What you should do
Reproduce the full set of records that follow, exactly as shown.

Dataset excerpts
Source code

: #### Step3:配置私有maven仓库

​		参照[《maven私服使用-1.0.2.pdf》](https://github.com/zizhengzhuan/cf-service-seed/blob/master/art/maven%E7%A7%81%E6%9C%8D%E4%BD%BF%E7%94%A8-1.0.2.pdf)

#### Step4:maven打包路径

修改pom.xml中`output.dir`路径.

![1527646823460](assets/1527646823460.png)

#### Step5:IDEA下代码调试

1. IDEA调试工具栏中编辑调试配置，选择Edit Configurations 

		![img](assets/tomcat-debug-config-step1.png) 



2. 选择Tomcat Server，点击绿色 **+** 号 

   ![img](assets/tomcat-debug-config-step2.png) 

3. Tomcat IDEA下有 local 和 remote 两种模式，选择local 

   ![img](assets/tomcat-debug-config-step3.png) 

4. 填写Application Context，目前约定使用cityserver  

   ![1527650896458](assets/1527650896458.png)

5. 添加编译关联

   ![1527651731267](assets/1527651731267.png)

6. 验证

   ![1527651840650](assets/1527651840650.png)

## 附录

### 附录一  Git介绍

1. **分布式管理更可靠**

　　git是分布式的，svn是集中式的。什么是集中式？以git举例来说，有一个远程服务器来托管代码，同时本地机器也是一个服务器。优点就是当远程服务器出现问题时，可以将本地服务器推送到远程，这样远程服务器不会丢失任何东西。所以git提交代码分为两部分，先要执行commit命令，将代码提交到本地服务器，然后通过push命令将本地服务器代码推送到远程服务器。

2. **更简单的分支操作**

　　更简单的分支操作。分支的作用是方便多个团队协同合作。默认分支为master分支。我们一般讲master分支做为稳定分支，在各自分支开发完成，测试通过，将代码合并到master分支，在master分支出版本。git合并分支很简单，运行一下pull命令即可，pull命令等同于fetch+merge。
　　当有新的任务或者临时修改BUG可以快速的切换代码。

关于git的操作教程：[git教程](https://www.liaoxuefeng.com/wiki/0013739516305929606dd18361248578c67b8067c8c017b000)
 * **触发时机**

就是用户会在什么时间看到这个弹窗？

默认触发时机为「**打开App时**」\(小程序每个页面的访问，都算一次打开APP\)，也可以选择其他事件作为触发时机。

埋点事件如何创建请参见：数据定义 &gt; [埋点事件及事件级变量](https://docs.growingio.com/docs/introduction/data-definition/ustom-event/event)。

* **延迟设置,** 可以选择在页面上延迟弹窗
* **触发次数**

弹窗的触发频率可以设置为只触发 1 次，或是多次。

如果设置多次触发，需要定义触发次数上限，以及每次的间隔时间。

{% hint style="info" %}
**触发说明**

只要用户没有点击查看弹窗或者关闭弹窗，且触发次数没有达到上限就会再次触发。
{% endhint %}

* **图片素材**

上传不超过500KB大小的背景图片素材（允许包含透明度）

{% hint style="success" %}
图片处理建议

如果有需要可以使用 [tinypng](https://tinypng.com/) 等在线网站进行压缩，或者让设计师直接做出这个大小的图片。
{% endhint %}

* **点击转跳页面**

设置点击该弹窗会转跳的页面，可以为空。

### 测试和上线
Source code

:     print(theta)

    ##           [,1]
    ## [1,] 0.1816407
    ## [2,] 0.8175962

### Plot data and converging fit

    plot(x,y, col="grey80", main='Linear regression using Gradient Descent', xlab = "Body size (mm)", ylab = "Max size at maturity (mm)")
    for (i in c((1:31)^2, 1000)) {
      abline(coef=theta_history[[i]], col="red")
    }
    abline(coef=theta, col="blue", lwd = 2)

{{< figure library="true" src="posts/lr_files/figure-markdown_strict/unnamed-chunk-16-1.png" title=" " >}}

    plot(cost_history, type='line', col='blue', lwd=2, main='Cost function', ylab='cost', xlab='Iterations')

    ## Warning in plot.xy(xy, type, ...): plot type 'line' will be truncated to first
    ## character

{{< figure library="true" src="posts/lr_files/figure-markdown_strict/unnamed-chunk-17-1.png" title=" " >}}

Reply
Source code

: #### Step3:配置私有maven仓库

​		参照[《maven私服使用-1.0.2.pdf》](https://github.com/zizhengzhuan/cf-service-seed/blob/master/art/maven%E7%A7%81%E6%9C%8D%E4%BD%BF%E7%94%A8-1.0.2.pdf)

#### Step4:maven打包路径

修改pom.xml中`output.dir`路径.

![1527646823460](assets/1527646823460.png)

#### Step5:IDEA下代码调试

1. IDEA调试工具栏中编辑调试配置，选择Edit Configurations 

		![img](assets/tomcat-debug-config-step1.png) 



2. 选择Tomcat Server，点击绿色 **+** 号 

   ![img](assets/tomcat-debug-config-step2.png) 

3. Tomcat IDEA下有 local 和 remote 两种模式，选择local 

   ![img](assets/tomcat-debug-config-step3.png) 

4. 填写Application Context，目前约定使用cityserver  

   ![1527650896458](assets/1527650896458.png)

5. 添加编译关联

   ![1527651731267](assets/1527651731267.png)

6. 验证

   ![1527651840650](assets/1527651840650.png)

## 附录

### 附录一  Git介绍

1. **分布式管理更可靠**

　　git是分布式的，svn是集中式的。什么是集中式？以git举例来说，有一个远程服务器来托管代码，同时本地机器也是一个服务器。优点就是当远程服务器出现问题时，可以将本地服务器推送到远程，这样远程服务器不会丢失任何东西。所以git提交代码分为两部分，先要执行commit命令，将代码提交到本地服务器，然后通过push命令将本地服务器代码推送到远程服务器。

2. **更简单的分支操作**

　　更简单的分支操作。分支的作用是方便多个团队协同合作。默认分支为master分支。我们一般讲master分支做为稳定分支，在各自分支开发完成，测试通过，将代码合并到master分支，在master分支出版本。git合并分支很简单，运行一下pull命令即可，pull命令等同于fetch+merge。
　　当有新的任务或者临时修改BUG可以快速的切换代码。

关于git的操作教程：[git教程](https://www.liaoxuefeng.com/wiki/0013739516305929606dd18361248578c67b8067c8c017b000)
 * **触发时机**

就是用户会在什么时间看到这个弹窗？

默认触发时机为「**打开App时**」\(小程序每个页面的访问，都算一次打开APP\)，也可以选择其他事件作为触发时机。

埋点事件如何创建请参见：数据定义 &gt; [埋点事件及事件级变量](https://docs.growingio.com/docs/introduction/data-definition/ustom-event/event)。

* **延迟设置,** 可以选择在页面上延迟弹窗
* **触发次数**

弹窗的触发频率可以设置为只触发 1 次，或是多次。

如果设置多次触发，需要定义触发次数上限，以及每次的间隔时间。

{% hint style="info" %}
**触发说明**

只要用户没有点击查看弹窗或者关闭弹窗，且触发次数没有达到上限就会再次触发。
{% endhint %}

* **图片素材**

上传不超过500KB大小的背景图片素材（允许包含透明度）

{% hint style="success" %}
图片处理建议

如果有需要可以使用 [tinypng](https://tinypng.com/) 等在线网站进行压缩，或者让设计师直接做出这个大小的图片。
{% endhint %}

* **点击转跳页面**

设置点击该弹窗会转跳的页面，可以为空。

### 测试和上线
Source code

:     print(theta)

    ##           [,1]
    ## [1,] 0.1816407
    ## [2,] 0.8175962

### Plot data and converging fit

    plot(x,y, col="grey80", main='Linear regression using Gradient Descent', xlab = "Body size (mm)", ylab = "Max size at maturity (mm)")
    for (i in c((1:31)^2, 1000)) {
      abline(coef=theta_history[[i]], col="red")
    }
    abline(coef=theta, col="blue", lwd = 2)

{{< figure library="true" src="posts/lr_files/figure-markdown_strict/unnamed-chunk-16-1.png" title=" " >}}

    plot(cost_history, type='line', col='blue', lwd=2, main='Cost function', ylab='cost', xlab='Iterations')

    ## Warning in plot.xy(xy, type, ...): plot type 'line' will be truncated to first
    ## character

{{< figure library="true" src="posts/lr_files/figure-markdown_strict/unnamed-chunk-17-1.png" title=" " >}}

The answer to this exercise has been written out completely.